No. Todas esas personas no fueron pagadas por los yankis para salir a la calle para protestar. Pero desde luego es mucho más cómodo y sobre todo despectivo decir eso ¿Que el pueblo sirio sale por si mismo a la calle a pedir algo? “¡Por Dios, si son árabes, musulmanes! ¿Cómo van a tener necesidades políticas? No no, esto no pudo haber salido de ellos, no tienen esa capacidad. Esto es obra del imperialismo. Míralos, terroristas todos”.
Y con este razonamiento (junto con una falta de solidaridad, y voluntad) aquí seguimos cinco años y medio después. 500.00 0 muertos, 11 millones de personas han tenido que abandonar sus casas. Los que permanecen son gaseados, masacrados y torturados por el régimen con ayuda de Putin. Seguimos sin saber qué ha pasado con miles de presos políticos de los cuales no hay rastro alguno. También, los que permanecen viven en un estado de hambruna, falta de ayuda sanitaria, y amenazados continuamente por DAESH y por supuesto por la Coalición Internacional liderada por EEUU. Porque señores, en este GENOCIDIO nadie tiene limpias las manos de sangre. ¿Preocupados por Trump? Quien sigue al mando es Obama, y sinceramente, nada puede ir a peor. Materialmente es imposible.

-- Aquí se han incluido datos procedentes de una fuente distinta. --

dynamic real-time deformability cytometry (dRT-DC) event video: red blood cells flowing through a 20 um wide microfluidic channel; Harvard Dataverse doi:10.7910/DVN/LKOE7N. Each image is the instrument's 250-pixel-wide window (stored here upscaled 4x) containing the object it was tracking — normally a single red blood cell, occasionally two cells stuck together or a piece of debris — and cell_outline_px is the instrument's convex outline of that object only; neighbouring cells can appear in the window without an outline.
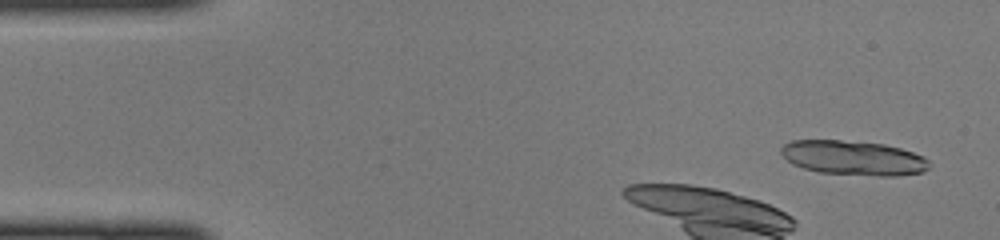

En estos últimos días 500 personas han muerto en Aleppo, 1600 han resultado heridas, no hay hospitales funcionando, los bombardeos han terminado con todos. Esta noche se ha cometido una nueva masacre y recientemente los barrios de Hanano y Shakour han caído en manos del régimen. La población es gaseada con cloro,y la otra se ve obligada a desplazarse a otros distritos que permanecen bajo asedio. No. No me olvido ni de Douma, ni por supuesto Raqqa, mi corazón está con ambas y con cada rincón de Siria. Y no, nada ha salido de las otras tantas masacres que allí se han cometido Nada. Familias enteras son exterminadas, o obligadas a abandonar sus casas para trasladarse al medio de la nada.
Pero sí, aquí seguimos. Alabando a dictadores, y simplificando, simplificando mucho. Anclados en una lógica excluyente, despectiva, amoral, y atroz. Y así seguiremos mientras todo lo que no sea Asad, sea Daesh.
Para todo aquel que diga que eso no ha valido de nada, mentira. Esto ha servido para poner en relieve hacia donde se dirige el mundo. Siria no ha sido el punto de inflexión sino el escaparate de la falta de solidaridad, y de un mundo descarnado sin piedad alguna.
Os juro que no hay palabra para describir este dolor y esta impotencia.